The gold standard in local TV news is still linear TV, how many people, and in what demos, watch the regularly scheduled newscasts. Everything else-website traffic, Facebook followers, all things digital and social-seem to follow.
In Indianapolis, Nexstar’s WXIN, Fox59, posted the highest ratings in adults 25-54 in every one of the 12 hours of news the station has daily, Monday through Friday, in February 2022.
“We have been a strong station for a number of years, but it has really solidified as number one across the board in the last year,” says Dominic Mancuso, GM of WXIN and WTTV, the CBS affiliate in town.
Mancuso believes the payoff this February is partly due to the station’s coverage overall prior to February.
“We really outdid it in terms of how we covered the pandemic,” Mancuso says.
Mancuso says the station preempted normal programming to hold weekly COVID specials and held town hall meetings and shared them with stations across the state.
“Nobody else in town was doing anything like that, and that really helps show our commitment to the community,” Mancuso says.
A strong weather department, the biggest in the market, is also a factor for WXIN, Mancuso says. It’s hard to be the top-rated news operation in any market if you’re not strong in weather.
“We see it when there is big weather,” Mancuso says. “We see spikes in the rating because of our weather guy.”
Brian Wilkes is WXIN’s chief meteorologist and has been with the station since 1995.
“He is the voice of experience and the voice of accuracy,” Mancuso says. “He has built that up over a long time.”
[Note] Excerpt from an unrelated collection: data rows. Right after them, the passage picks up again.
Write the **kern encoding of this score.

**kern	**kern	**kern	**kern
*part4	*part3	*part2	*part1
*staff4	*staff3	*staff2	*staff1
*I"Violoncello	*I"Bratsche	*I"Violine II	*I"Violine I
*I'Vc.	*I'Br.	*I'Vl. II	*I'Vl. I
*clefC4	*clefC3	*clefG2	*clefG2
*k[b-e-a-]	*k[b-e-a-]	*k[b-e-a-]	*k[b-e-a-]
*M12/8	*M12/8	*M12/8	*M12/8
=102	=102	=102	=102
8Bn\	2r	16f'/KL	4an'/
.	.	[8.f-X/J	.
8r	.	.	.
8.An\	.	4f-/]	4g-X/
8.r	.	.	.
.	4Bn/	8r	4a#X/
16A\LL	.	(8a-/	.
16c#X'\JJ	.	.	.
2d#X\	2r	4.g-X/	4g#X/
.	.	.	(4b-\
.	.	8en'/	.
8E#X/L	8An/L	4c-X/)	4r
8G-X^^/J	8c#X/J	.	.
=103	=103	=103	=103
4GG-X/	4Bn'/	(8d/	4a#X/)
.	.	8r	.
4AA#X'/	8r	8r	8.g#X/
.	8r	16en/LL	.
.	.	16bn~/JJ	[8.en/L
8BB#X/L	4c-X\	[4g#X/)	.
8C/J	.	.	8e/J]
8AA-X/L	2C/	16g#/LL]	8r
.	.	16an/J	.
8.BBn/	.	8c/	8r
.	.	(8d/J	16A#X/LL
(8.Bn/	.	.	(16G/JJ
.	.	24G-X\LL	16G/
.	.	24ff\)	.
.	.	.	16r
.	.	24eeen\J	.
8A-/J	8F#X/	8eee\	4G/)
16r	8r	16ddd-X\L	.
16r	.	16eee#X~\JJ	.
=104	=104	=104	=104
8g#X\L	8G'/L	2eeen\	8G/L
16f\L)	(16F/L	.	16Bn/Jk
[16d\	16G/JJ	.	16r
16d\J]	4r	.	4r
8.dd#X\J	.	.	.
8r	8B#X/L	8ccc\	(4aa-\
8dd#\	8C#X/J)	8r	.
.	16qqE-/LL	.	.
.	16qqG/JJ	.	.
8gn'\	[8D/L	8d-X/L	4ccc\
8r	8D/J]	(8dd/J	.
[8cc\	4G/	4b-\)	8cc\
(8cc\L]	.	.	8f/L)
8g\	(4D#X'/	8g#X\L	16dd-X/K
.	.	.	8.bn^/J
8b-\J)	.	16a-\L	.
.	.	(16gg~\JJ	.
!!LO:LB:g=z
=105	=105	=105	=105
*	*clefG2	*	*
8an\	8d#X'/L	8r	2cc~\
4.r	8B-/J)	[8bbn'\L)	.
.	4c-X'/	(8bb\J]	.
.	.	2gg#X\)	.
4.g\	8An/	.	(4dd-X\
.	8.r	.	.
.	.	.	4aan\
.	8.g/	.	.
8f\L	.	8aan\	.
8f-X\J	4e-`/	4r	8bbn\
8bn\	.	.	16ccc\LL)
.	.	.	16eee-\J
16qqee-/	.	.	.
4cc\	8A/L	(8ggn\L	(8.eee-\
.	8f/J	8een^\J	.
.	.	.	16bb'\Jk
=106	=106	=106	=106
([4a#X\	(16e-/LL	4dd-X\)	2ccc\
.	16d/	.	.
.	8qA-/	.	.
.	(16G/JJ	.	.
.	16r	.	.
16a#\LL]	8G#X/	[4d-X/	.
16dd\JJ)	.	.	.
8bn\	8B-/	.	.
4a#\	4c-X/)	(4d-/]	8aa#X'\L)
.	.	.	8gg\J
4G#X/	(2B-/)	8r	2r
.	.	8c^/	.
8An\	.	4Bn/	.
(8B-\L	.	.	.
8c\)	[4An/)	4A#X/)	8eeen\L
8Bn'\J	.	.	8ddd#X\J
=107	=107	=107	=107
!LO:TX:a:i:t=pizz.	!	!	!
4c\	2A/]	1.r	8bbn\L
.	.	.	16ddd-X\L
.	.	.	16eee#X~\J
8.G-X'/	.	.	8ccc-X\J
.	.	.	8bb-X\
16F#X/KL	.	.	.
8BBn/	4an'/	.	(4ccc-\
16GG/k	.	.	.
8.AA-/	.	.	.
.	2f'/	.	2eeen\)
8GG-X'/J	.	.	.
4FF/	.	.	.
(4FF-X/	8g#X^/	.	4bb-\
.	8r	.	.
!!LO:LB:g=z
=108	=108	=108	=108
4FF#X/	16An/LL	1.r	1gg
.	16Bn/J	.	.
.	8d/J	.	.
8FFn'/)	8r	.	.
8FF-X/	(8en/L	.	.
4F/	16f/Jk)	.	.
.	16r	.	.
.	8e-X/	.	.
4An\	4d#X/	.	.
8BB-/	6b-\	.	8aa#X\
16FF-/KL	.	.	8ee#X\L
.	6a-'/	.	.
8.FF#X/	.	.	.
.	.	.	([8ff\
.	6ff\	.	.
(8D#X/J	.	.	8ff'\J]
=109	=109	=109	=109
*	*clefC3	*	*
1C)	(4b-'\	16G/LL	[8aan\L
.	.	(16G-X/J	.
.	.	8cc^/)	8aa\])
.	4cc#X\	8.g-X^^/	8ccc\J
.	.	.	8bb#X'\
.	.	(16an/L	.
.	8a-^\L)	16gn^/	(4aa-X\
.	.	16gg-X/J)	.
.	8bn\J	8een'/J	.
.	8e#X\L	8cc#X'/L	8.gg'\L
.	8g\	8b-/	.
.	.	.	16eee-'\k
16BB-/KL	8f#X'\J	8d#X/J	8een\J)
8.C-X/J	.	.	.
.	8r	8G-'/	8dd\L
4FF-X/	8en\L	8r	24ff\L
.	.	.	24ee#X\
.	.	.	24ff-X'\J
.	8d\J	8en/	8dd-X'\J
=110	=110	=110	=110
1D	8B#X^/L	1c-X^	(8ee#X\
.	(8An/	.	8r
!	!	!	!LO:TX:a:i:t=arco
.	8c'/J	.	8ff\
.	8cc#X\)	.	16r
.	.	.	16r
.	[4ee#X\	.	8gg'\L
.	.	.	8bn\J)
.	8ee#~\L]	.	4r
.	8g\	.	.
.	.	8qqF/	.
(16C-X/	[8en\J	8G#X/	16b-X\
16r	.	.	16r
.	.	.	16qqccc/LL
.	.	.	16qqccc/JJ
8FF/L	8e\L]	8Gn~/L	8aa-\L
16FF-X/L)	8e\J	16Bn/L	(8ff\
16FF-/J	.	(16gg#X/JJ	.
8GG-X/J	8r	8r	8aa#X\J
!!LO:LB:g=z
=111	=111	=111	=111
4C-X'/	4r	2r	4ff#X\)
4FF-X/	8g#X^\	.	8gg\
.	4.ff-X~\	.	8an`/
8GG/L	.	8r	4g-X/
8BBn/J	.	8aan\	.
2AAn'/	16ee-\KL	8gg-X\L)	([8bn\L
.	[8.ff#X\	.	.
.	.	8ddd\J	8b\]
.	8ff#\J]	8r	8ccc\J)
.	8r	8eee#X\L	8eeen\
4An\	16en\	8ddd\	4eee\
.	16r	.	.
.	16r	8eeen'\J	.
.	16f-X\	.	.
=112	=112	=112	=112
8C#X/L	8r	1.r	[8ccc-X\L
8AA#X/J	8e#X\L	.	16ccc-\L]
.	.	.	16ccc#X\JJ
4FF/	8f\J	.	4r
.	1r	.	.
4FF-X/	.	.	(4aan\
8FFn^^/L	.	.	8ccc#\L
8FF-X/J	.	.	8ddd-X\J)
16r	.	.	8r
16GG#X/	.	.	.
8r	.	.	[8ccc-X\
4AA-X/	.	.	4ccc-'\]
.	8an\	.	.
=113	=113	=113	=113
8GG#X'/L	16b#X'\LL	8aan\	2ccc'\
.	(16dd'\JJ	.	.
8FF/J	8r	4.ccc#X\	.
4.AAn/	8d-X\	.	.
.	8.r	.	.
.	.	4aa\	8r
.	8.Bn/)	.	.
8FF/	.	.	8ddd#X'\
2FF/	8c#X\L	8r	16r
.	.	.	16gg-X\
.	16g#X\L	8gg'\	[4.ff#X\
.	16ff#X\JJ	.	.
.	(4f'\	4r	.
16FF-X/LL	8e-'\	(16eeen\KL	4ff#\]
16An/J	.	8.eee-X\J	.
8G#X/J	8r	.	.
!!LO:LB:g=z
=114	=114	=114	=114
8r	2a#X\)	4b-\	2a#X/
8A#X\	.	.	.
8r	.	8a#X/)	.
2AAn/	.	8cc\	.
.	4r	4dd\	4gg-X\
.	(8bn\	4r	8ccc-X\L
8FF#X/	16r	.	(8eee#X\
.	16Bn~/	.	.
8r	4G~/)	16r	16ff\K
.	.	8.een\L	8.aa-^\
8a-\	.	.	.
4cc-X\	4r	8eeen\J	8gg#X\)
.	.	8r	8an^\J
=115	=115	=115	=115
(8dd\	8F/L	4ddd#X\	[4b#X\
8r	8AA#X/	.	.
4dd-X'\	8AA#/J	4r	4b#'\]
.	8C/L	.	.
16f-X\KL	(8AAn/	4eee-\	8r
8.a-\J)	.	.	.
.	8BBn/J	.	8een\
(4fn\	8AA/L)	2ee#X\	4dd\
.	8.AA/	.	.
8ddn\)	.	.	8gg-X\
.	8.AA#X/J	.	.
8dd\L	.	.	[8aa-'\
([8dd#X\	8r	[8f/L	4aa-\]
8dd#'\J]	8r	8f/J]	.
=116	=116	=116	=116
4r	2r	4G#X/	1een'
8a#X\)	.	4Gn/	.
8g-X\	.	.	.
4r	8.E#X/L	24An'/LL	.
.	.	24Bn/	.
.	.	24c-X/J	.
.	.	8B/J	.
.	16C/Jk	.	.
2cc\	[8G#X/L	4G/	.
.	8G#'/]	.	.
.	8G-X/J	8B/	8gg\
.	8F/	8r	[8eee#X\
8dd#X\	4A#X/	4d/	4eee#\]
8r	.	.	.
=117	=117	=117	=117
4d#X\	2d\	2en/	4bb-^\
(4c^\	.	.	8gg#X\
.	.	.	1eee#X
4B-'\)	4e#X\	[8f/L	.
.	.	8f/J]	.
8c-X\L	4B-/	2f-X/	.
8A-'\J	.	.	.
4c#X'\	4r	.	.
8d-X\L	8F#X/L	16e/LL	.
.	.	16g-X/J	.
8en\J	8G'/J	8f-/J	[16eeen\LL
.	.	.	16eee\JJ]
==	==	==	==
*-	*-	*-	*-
That’s another reason WXIN performs well. Its talent in general has been very consistent for a number of years, Mancuso says.
“I think that helps,” he says. “People know what they are going to be getting. It’s not like oh, who is this flavor of the month here now.”
In February, WXIN focused on a topic that came straight out of their research. “The viewers are telling us they are concerned about crime,” Mancuso says. At one point the city had a higher murder rate than Chicago, he says.
“We launched a crime mapping web page last year that’s been steadily gaining speed,” says Robyn Keeney, WXIN’s creative services director.
In addition, the station did a nine-part series, The Bail Project, on how some criminals were getting out of jail on low bail.
“One of the big complaints was that Indy lets criminals out to re-offend but ended up letting some people out who allegedly committed murder.” Keeney says.
“We broke that wide open,” Mancuso says. “That has been a big story for us.”
Both Mancuso and Keeney point to the station’s research as a reason it’s performing so well with viewers.
Keeney says the ratings in February don’t just “come out of the blue.” She says the station looked at the research of what the audience wants and went in that direction.
“Now we promote it, and we will promote that heavily throughout the year,” Keeney says.
“The viewers are telling us they want,” Mancuso says. “So, as we keep generating that content, we are promoting it. People in the market are like, they are doing exactly what I said I wanted from my local news.”